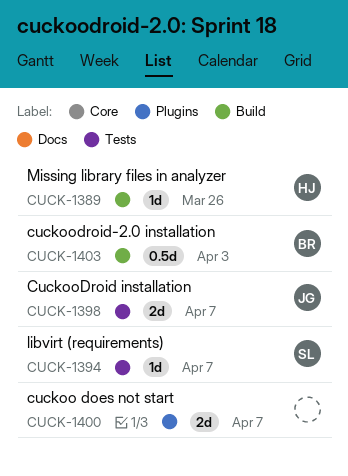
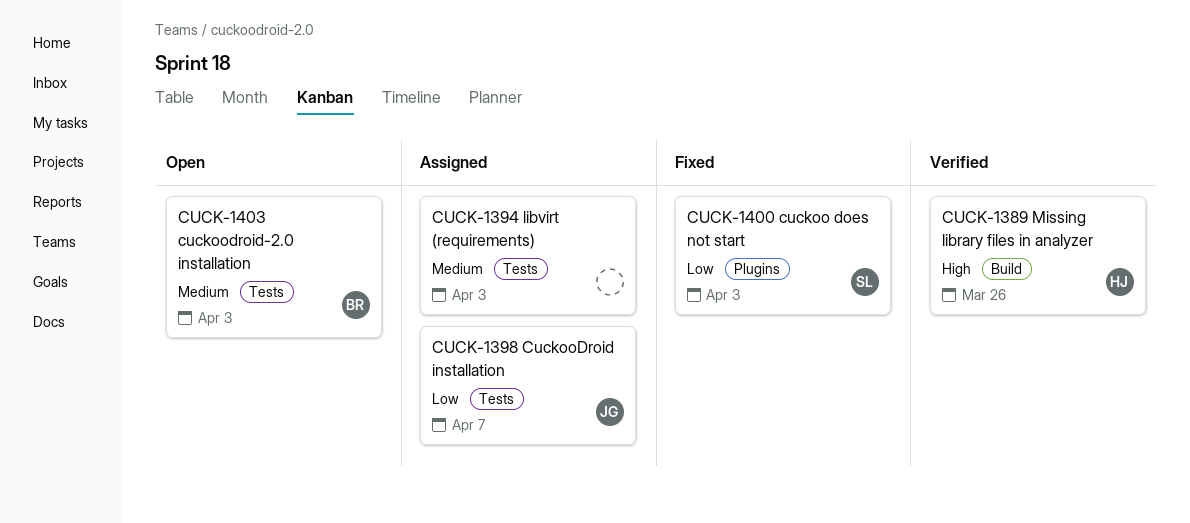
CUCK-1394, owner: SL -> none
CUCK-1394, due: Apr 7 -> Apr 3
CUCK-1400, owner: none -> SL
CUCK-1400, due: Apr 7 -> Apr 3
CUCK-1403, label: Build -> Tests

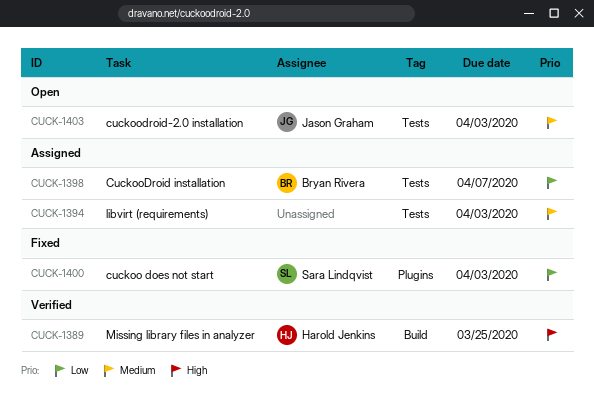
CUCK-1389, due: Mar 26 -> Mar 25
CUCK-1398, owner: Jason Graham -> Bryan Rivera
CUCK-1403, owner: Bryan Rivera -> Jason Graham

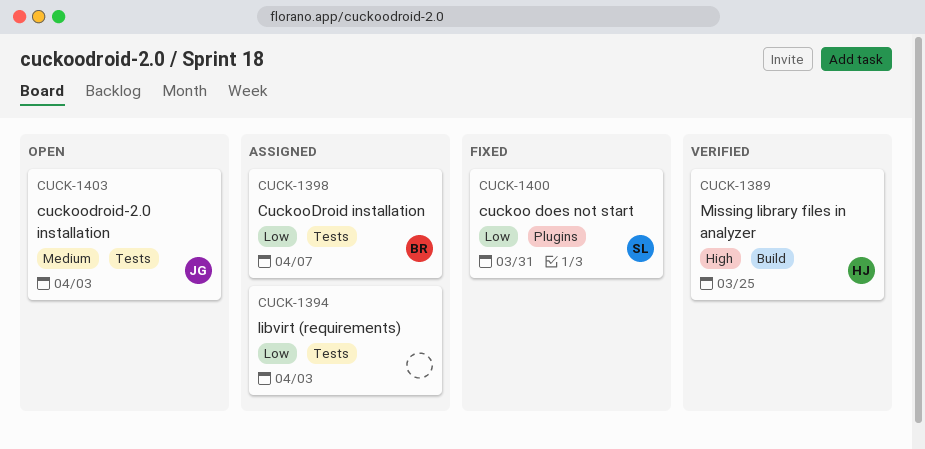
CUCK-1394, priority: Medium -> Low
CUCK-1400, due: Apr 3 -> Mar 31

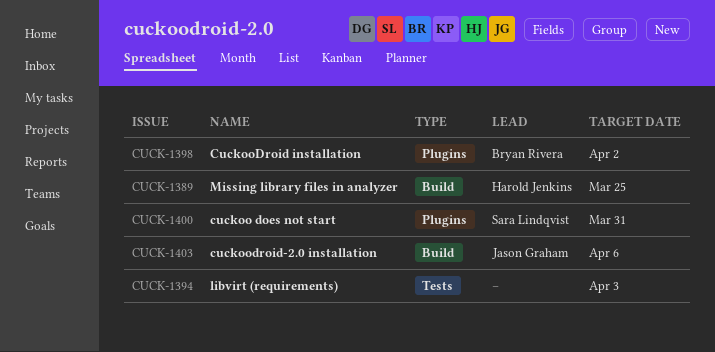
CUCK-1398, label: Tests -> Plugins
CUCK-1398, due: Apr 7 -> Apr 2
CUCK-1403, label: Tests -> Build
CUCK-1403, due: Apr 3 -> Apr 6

===

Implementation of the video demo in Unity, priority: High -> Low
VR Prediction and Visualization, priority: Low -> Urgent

===

YOUR GOAL
To complete this exercise, transcribe exactly the lines above from the one that holds "CUCK-1394, due: Apr 7 -> Apr 3" through the one that holds "CUCK-1403, due: Apr 3 -> Apr 6". Pictures stay out.

OUTPUT
CUCK-1394, due: Apr 7 -> Apr 3
CUCK-1400, owner: none -> SL
CUCK-1400, due: Apr 7 -> Apr 3
CUCK-1403, label: Build -> Tests

CUCK-1389, due: Mar 26 -> Mar 25
CUCK-1398, owner: Jason Graham -> Bryan Rivera
CUCK-1403, owner: Bryan Rivera -> Jason Graham

CUCK-1394, priority: Medium -> Low
CUCK-1400, due: Apr 3 -> Mar 31

CUCK-1398, label: Tests -> Plugins
CUCK-1398, due: Apr 7 -> Apr 2
CUCK-1403, label: Tests -> Build
CUCK-1403, due: Apr 3 -> Apr 6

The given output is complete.